*** Dataset content Section Begins ***
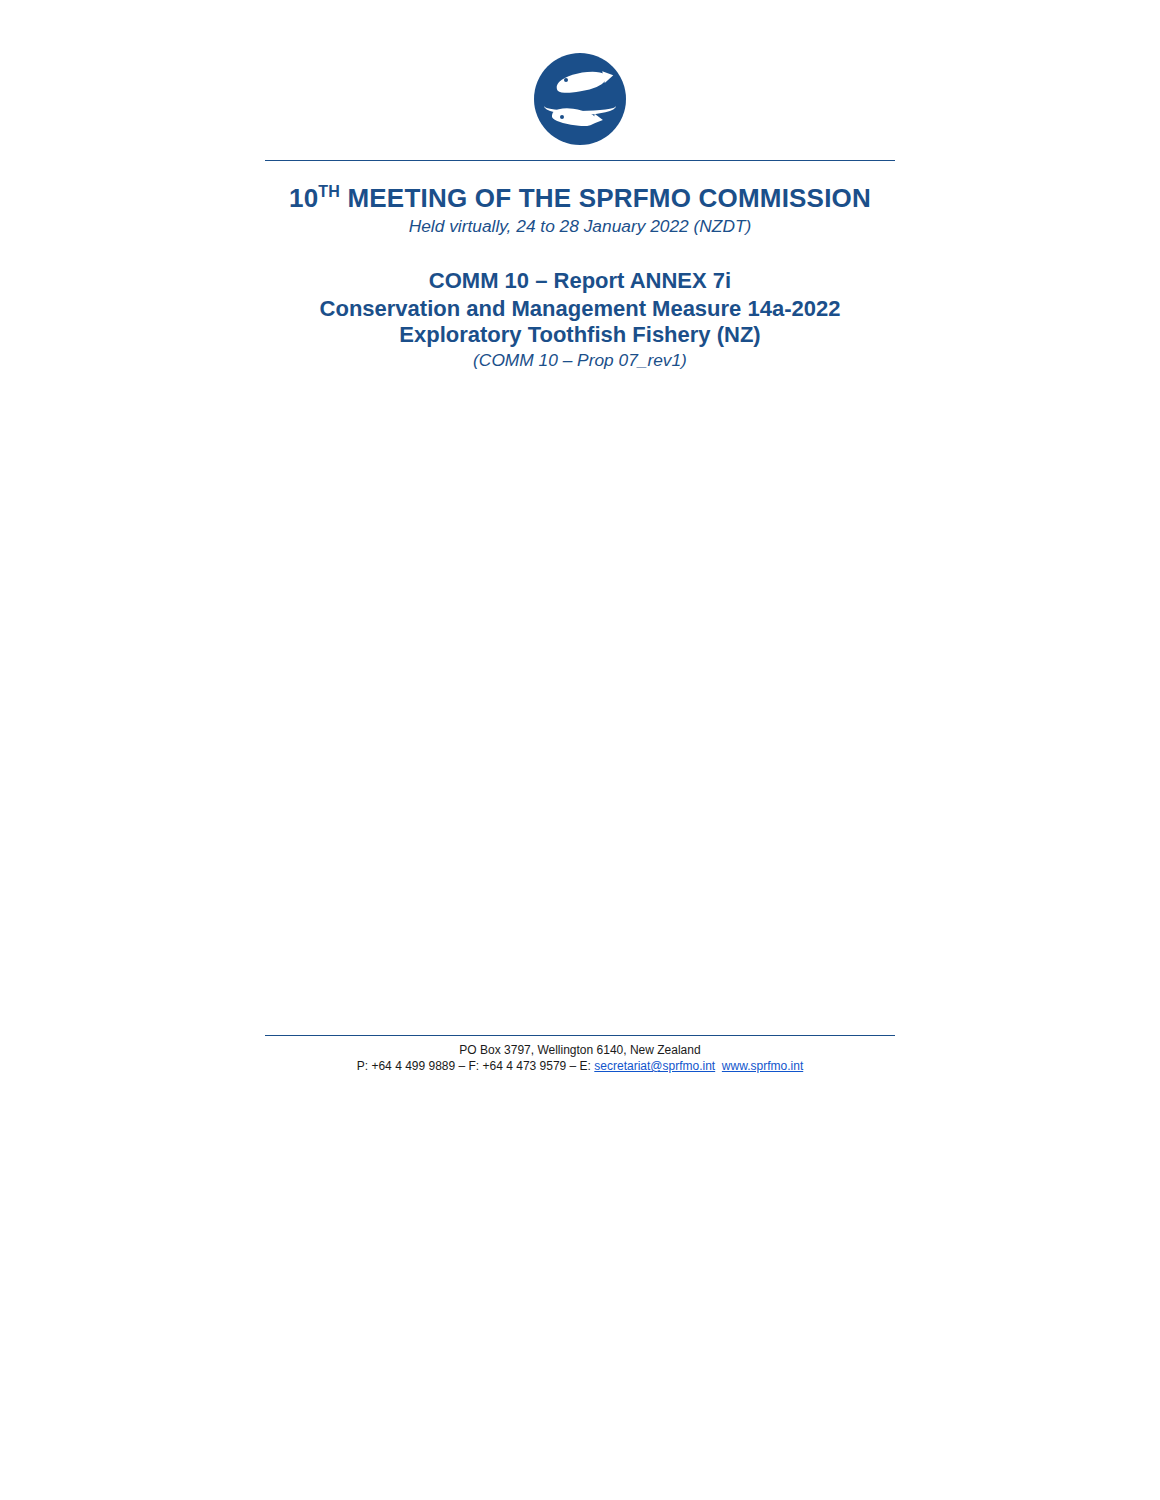10TH MEETING OF THE SPRFMO COMMISSION
Held virtually, 24 to 28 January 2022 (NZDT)
COMM 10 – Report ANNEX 7i
Conservation and Management Measure 14a-2022 Exploratory Toothfish Fishery (NZ)
(COMM 10 – Prop 07_rev1)
PO Box 3797, Wellington 6140, New Zealand
P: +64 4 499 9889 – F: +64 4 473 9579 – E: secretariat@sprfmo.int www.sprfmo.int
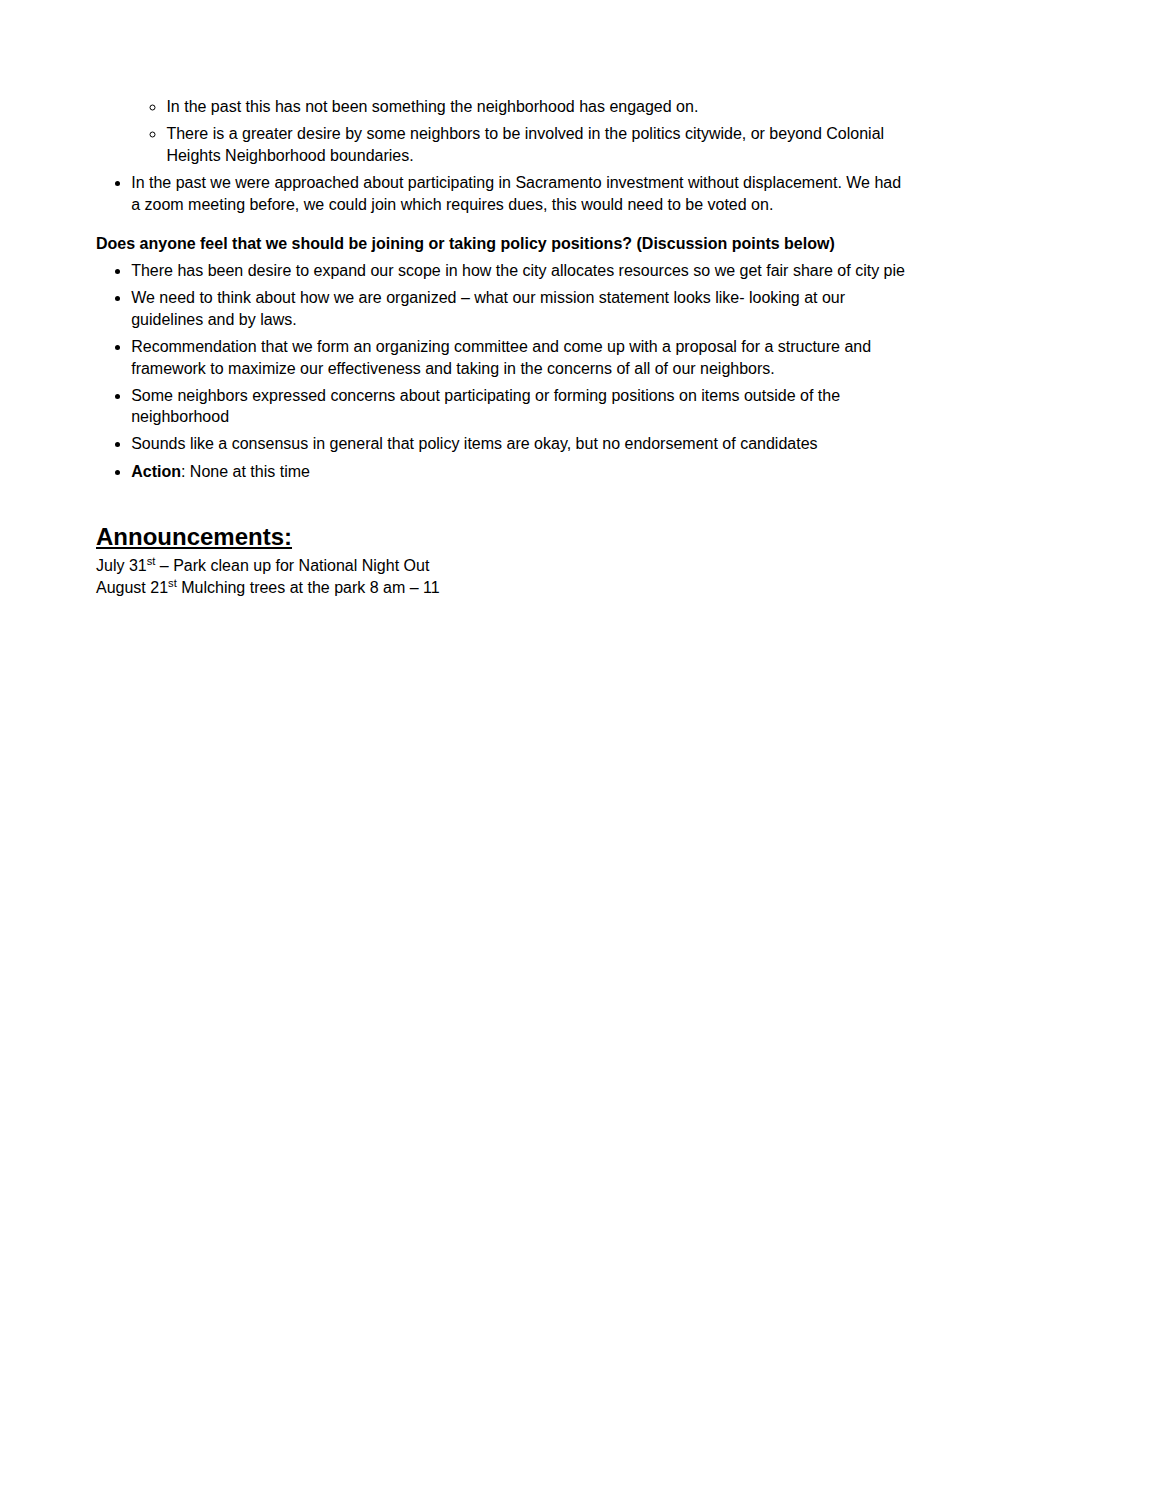In the past this has not been something the neighborhood has engaged on.
There is a greater desire by some neighbors to be involved in the politics citywide, or beyond Colonial Heights Neighborhood boundaries.
In the past we were approached about participating in Sacramento investment without displacement. We had a zoom meeting before, we could join which requires dues, this would need to be voted on.
Does anyone feel that we should be joining or taking policy positions? (Discussion points below)
There has been desire to expand our scope in how the city allocates resources so we get fair share of city pie
We need to think about how we are organized – what our mission statement looks like- looking at our guidelines and by laws.
Recommendation that we form an organizing committee and come up with a proposal for a structure and framework to maximize our effectiveness and taking in the concerns of all of our neighbors.
Some neighbors expressed concerns about participating or forming positions on items outside of the neighborhood
Sounds like a consensus in general that policy items are okay, but no endorsement of candidates
Action: None at this time
Announcements:
July 31st – Park clean up for National Night Out
August 21st Mulching trees at the park 8 am – 11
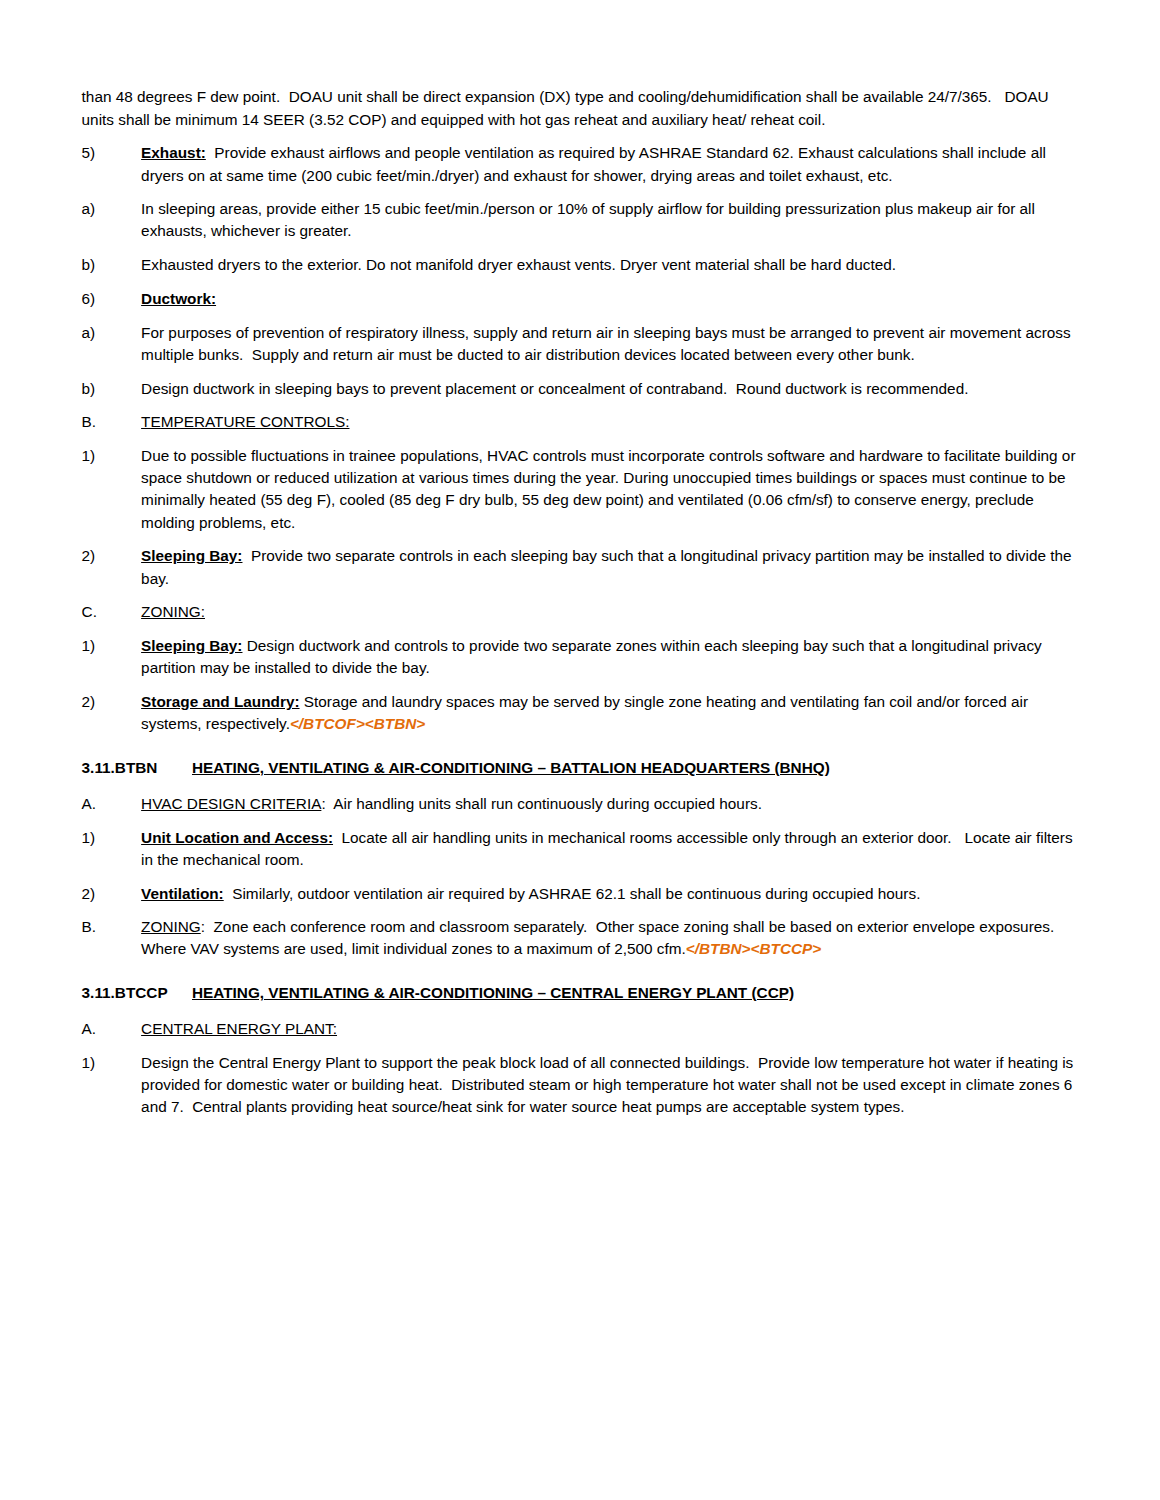than 48 degrees F dew point. DOAU unit shall be direct expansion (DX) type and cooling/dehumidification shall be available 24/7/365. DOAU units shall be minimum 14 SEER (3.52 COP) and equipped with hot gas reheat and auxiliary heat/ reheat coil.
5)
Exhaust: Provide exhaust airflows and people ventilation as required by ASHRAE Standard 62. Exhaust calculations shall include all dryers on at same time (200 cubic feet/min./dryer) and exhaust for shower, drying areas and toilet exhaust, etc.
a)
In sleeping areas, provide either 15 cubic feet/min./person or 10% of supply airflow for building pressurization plus makeup air for all exhausts, whichever is greater.
b)
Exhausted dryers to the exterior. Do not manifold dryer exhaust vents. Dryer vent material shall be hard ducted.
6)
Ductwork:
a)
For purposes of prevention of respiratory illness, supply and return air in sleeping bays must be arranged to prevent air movement across multiple bunks. Supply and return air must be ducted to air distribution devices located between every other bunk.
b)
Design ductwork in sleeping bays to prevent placement or concealment of contraband. Round ductwork is recommended.
B.
TEMPERATURE CONTROLS:
1)
Due to possible fluctuations in trainee populations, HVAC controls must incorporate controls software and hardware to facilitate building or space shutdown or reduced utilization at various times during the year. During unoccupied times buildings or spaces must continue to be minimally heated (55 deg F), cooled (85 deg F dry bulb, 55 deg dew point) and ventilated (0.06 cfm/sf) to conserve energy, preclude molding problems, etc.
2)
Sleeping Bay: Provide two separate controls in each sleeping bay such that a longitudinal privacy partition may be installed to divide the bay.
C.
ZONING:
1)
Sleeping Bay: Design ductwork and controls to provide two separate zones within each sleeping bay such that a longitudinal privacy partition may be installed to divide the bay.
2)
Storage and Laundry: Storage and laundry spaces may be served by single zone heating and ventilating fan coil and/or forced air systems, respectively.</BTCOF><BTBN>
3.11.BTBN HEATING, VENTILATING & AIR-CONDITIONING – BATTALION HEADQUARTERS (BNHQ)
A.
HVAC DESIGN CRITERIA: Air handling units shall run continuously during occupied hours.
1)
Unit Location and Access: Locate all air handling units in mechanical rooms accessible only through an exterior door. Locate air filters in the mechanical room.
2)
Ventilation: Similarly, outdoor ventilation air required by ASHRAE 62.1 shall be continuous during occupied hours.
B.
ZONING: Zone each conference room and classroom separately. Other space zoning shall be based on exterior envelope exposures. Where VAV systems are used, limit individual zones to a maximum of 2,500 cfm.</BTBN><BTCCP>
3.11.BTCCP HEATING, VENTILATING & AIR-CONDITIONING – CENTRAL ENERGY PLANT (CCP)
A.
CENTRAL ENERGY PLANT:
1)
Design the Central Energy Plant to support the peak block load of all connected buildings. Provide low temperature hot water if heating is provided for domestic water or building heat. Distributed steam or high temperature hot water shall not be used except in climate zones 6 and 7. Central plants providing heat source/heat sink for water source heat pumps are acceptable system types.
*** Dataset content Section Ends ***
What to do:
Wherever a line in the data above contains the word "ducted", copy that line.

Written solution:
Exhausted dryers to the exterior. Do not manifold dryer exhaust vents. Dryer vent material shall be hard ducted.
For purposes of prevention of respiratory illness, supply and return air in sleeping bays must be arranged to prevent air movement across multiple bunks. Supply and return air must be ducted to air distribution devices located between every other bunk.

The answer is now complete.